◆ **Extracted information**
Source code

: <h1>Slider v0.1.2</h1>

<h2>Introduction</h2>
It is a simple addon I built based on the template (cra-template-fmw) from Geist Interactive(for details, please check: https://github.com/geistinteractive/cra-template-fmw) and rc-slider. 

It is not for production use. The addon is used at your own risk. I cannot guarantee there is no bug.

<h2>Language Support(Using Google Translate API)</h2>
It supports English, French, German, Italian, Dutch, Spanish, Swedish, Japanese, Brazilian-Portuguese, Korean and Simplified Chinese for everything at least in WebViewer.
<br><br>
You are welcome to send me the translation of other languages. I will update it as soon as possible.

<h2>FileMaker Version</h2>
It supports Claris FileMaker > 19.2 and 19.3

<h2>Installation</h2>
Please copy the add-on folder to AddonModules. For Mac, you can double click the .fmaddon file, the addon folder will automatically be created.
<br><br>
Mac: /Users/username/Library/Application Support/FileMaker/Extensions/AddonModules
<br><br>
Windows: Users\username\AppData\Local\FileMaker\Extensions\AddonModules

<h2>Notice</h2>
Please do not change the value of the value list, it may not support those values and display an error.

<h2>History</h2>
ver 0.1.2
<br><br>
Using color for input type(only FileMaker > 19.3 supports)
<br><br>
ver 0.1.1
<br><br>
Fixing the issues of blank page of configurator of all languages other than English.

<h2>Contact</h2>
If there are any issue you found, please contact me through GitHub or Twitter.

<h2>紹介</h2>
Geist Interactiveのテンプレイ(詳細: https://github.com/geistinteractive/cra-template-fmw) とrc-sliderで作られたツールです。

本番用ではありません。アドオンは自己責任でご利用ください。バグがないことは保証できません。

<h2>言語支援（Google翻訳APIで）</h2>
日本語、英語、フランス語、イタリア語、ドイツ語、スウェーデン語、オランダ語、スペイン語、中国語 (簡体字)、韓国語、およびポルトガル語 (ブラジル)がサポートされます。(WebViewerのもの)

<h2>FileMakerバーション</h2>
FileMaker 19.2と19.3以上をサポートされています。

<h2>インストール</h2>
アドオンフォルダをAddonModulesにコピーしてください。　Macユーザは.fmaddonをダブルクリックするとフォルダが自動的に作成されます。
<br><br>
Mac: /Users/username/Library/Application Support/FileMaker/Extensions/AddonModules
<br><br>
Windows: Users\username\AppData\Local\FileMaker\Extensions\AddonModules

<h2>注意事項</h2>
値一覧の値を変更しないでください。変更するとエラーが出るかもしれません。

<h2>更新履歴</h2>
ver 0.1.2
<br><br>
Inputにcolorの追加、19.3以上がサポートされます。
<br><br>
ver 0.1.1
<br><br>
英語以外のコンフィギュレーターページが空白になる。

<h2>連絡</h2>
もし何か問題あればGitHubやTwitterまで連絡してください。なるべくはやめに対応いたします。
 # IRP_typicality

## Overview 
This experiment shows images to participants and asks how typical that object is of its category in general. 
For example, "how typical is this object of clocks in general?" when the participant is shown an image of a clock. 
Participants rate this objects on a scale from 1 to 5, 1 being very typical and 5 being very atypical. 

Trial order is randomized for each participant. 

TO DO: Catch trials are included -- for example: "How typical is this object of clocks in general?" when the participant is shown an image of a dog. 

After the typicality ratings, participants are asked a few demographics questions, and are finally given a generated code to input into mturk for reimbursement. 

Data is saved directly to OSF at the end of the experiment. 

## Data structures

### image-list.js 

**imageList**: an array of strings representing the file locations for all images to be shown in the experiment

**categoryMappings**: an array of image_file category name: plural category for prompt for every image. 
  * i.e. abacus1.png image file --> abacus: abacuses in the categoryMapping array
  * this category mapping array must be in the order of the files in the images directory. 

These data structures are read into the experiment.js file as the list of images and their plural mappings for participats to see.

◆ **Work instructions**
The reply should hold only the lines from the first line of the listing above through the line with "<h2>Notice</h2>", each copied exactly.

◆ **Response**
Source code

: <h1>Slider v0.1.2</h1>

<h2>Introduction</h2>
It is a simple addon I built based on the template (cra-template-fmw) from Geist Interactive(for details, please check: https://github.com/geistinteractive/cra-template-fmw) and rc-slider. 

It is not for production use. The addon is used at your own risk. I cannot guarantee there is no bug.

<h2>Language Support(Using Google Translate API)</h2>
It supports English, French, German, Italian, Dutch, Spanish, Swedish, Japanese, Brazilian-Portuguese, Korean and Simplified Chinese for everything at least in WebViewer.
<br><br>
You are welcome to send me the translation of other languages. I will update it as soon as possible.

<h2>FileMaker Version</h2>
It supports Claris FileMaker > 19.2 and 19.3

<h2>Installation</h2>
Please copy the add-on folder to AddonModules. For Mac, you can double click the .fmaddon file, the addon folder will automatically be created.
<br><br>
Mac: /Users/username/Library/Application Support/FileMaker/Extensions/AddonModules
<br><br>
Windows: Users\username\AppData\Local\FileMaker\Extensions\AddonModules

<h2>Notice</h2>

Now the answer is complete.